• **Bloco de texto**:
- - - - -
Fotografias: Matías Laufer.
Uma cidade branca, um bar britânico e um relógio desconcertante
Tem um sabor a cais sem água à vista, este lugar – José Cardoso-Pires, in Lisboa, Livro de Bordo.
Um barco atraca em Lisboa. Paul, um dos tripulantes decide que não regressará. Prefere ficar a deambular por uma cidade antiga, maltratada, pouco estimada, captando imagens em super-8 para enviar para casa, em jeito de diário visual. Ao procurar alojamento, entra no British Bar e trava conhecimento com Rosa, a empregada.
Estávamos em 1983, o filme era A Cidade Branca, de Alan Tanner. O forasteiro era o actor Bruno Ganz e a empregada do bar (que na trama também funciona como recepção de hotel) era a actriz Teresa Madruga. O diálogo inicial gira em torno de um relógio de parede, que no ver de Paul parece funcionar ao contrário. Para Rosa, ele funciona no sentido certo – o mundo é que gira ao contrário.
- - - - -
• **Tarefas a realizar**:
**a.** Cite na íntegra, do texto sobre A Cidade Branca, tudo o que vai desde "Fotografias: Matías Laufer." até "Livro de Bordo.".
**b.** Responda a estas perguntas sobre o texto de A Cidade Branca:
(i) Como se chama o bar em que Paul entra ao procurar alojamento?
(ii) Que ano é indicado para o filme?
(iii) Que actriz interpretava a empregada do bar?
**c.** Por favor, prossiga o texto sobre o filme A Cidade Branca a partir do ponto em que termina.

• **Extrato de dados**:
- - - - -
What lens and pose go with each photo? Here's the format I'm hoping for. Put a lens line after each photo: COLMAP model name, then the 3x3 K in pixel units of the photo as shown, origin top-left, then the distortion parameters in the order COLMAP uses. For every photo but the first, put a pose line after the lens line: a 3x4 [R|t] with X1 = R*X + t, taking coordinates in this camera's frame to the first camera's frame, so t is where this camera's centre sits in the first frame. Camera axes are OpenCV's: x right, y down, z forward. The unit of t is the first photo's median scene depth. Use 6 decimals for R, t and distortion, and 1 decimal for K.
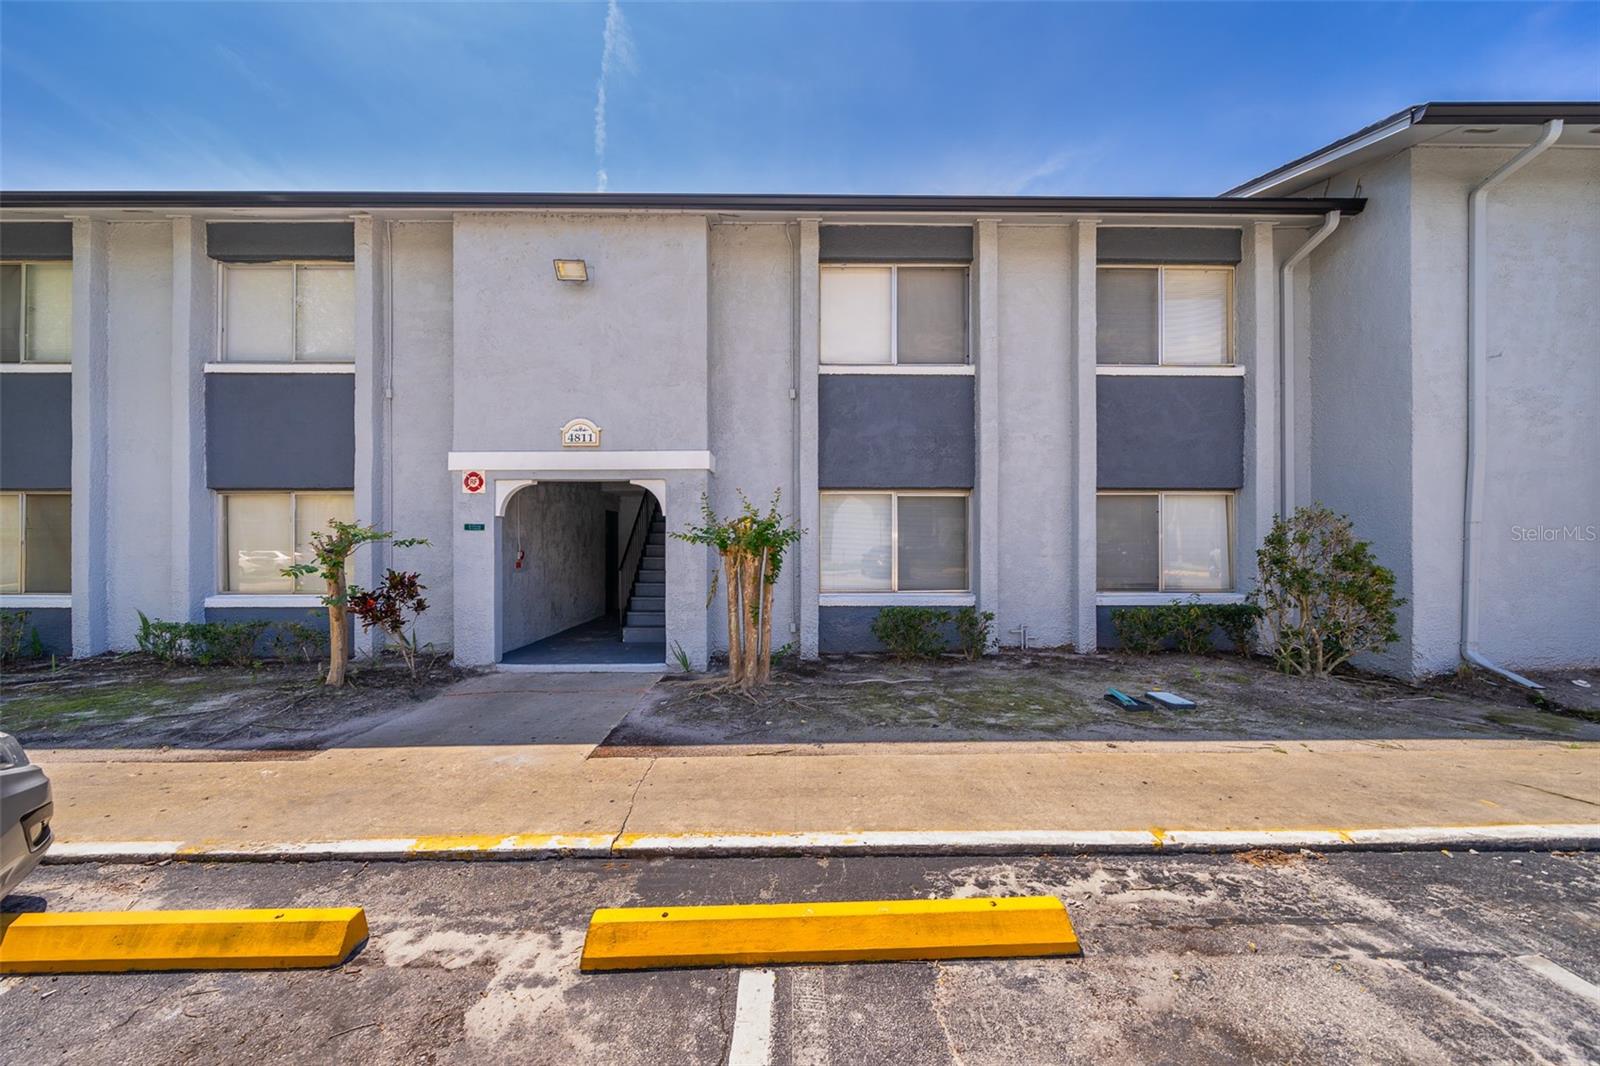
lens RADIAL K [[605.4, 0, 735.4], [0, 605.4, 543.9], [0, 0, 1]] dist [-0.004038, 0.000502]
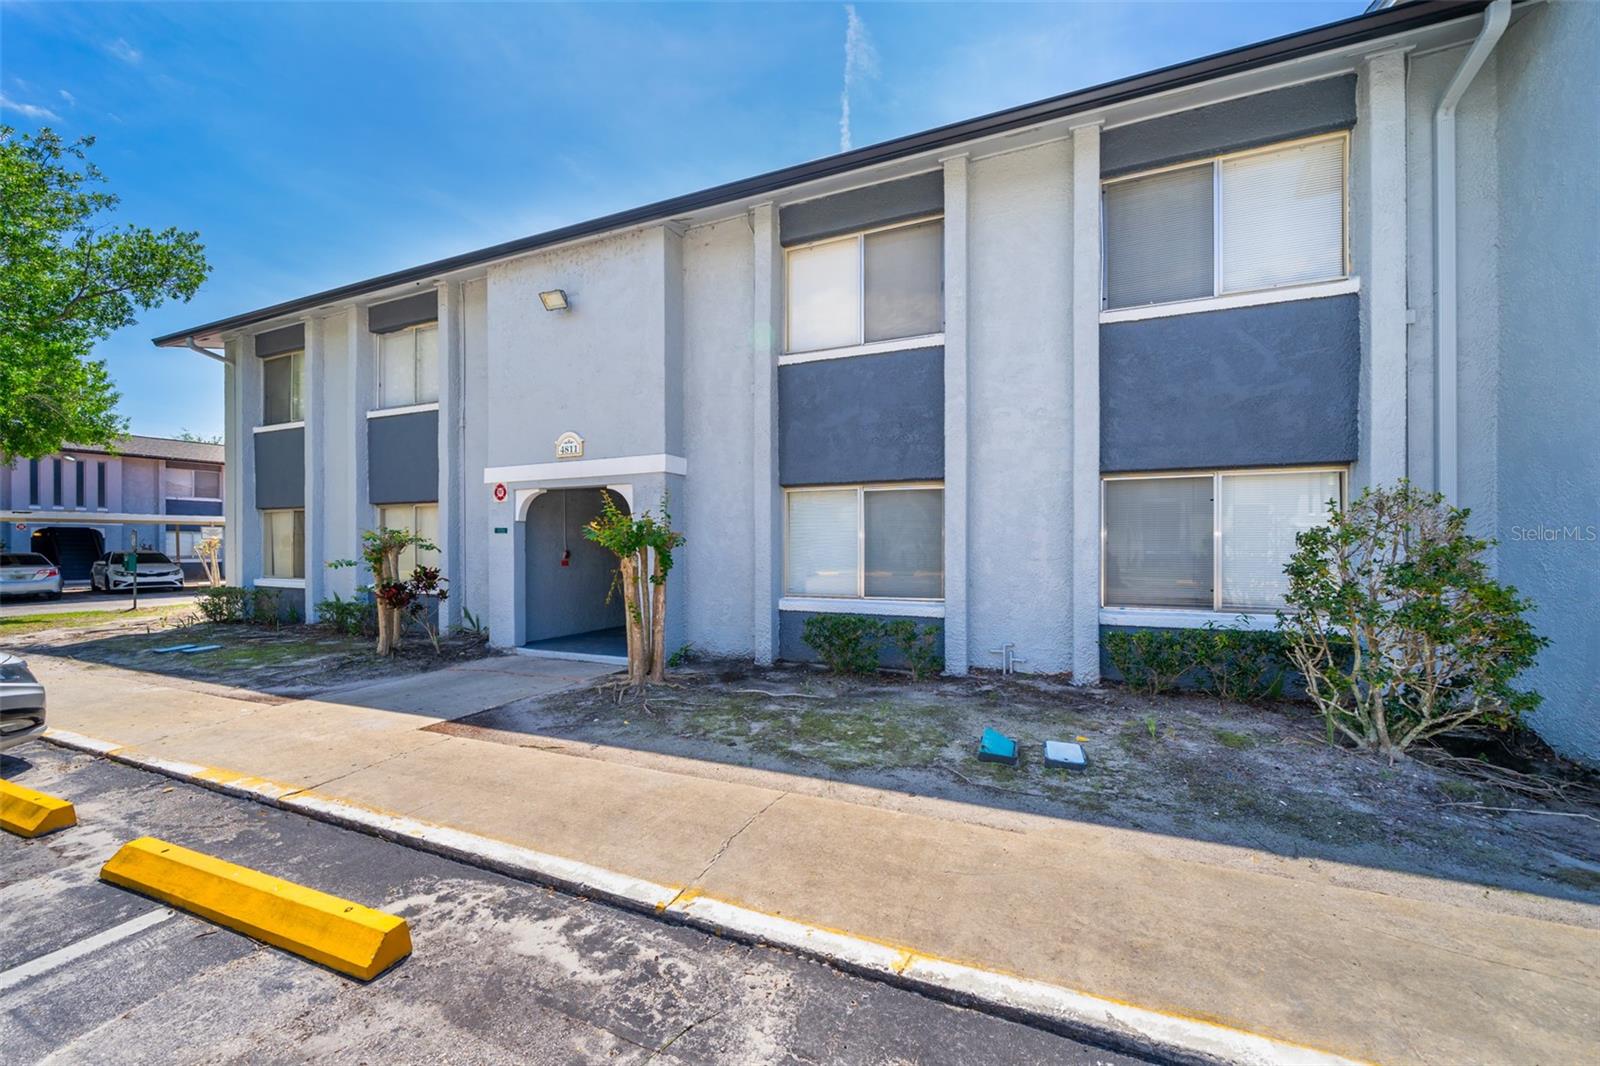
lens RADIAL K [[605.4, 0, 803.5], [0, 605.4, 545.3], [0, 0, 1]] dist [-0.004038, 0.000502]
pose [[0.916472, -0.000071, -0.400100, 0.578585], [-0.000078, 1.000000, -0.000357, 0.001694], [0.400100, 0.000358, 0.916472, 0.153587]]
- - - - -
• **Respostas do exercício**:
**a.**
Fotografias: Matías Laufer.
Uma cidade branca, um bar britânico e um relógio desconcertante
Tem um sabor a cais sem água à vista, este lugar – José Cardoso-Pires, in Lisboa, Livro de Bordo.

**b.**
(i) British Bar.
(ii) 1983.
(iii) Teresa Madruga.

**c.**
Fotogramas de A Cidade Branca, de Alan Tanner
Eis o célebre relógio do British Bar, em que os ponteiros funcionam no sentido da rotação da Terra… mas marcando o tempo com uma pontualidade britânica. Um dos objectos iconográficos de Lisboa, aqui com direito a protagonismo num filme que adjectivou Lisboa como uma cidade branca devido à sua luz vibrante e crua – branca.
José Cardoso-Pires, em Lisboa, Livro de Bordo, tece umas quantas críticas ao filme, não se revendo numa cidade toda pintada de sujo. Chama-lhe “filme de cais de insónia”, em que o realizador “provavelmente viu o relógio do British Bar como uma metáfora do saudosismo lusitano”.
O escritor era frequentador habitual do British (bem como do Bar Americano, do outro lado da rua) e, já se sabe, os frequentadores habituais têm sempre uma visão dos seus espaços de eleição que implica uma certa posse, mesmo que imaterial. “Para os clientes habituais, aquela curiosidade não passa de um gracejo de boas-vindas.” Referia-se ao relógio, é claro.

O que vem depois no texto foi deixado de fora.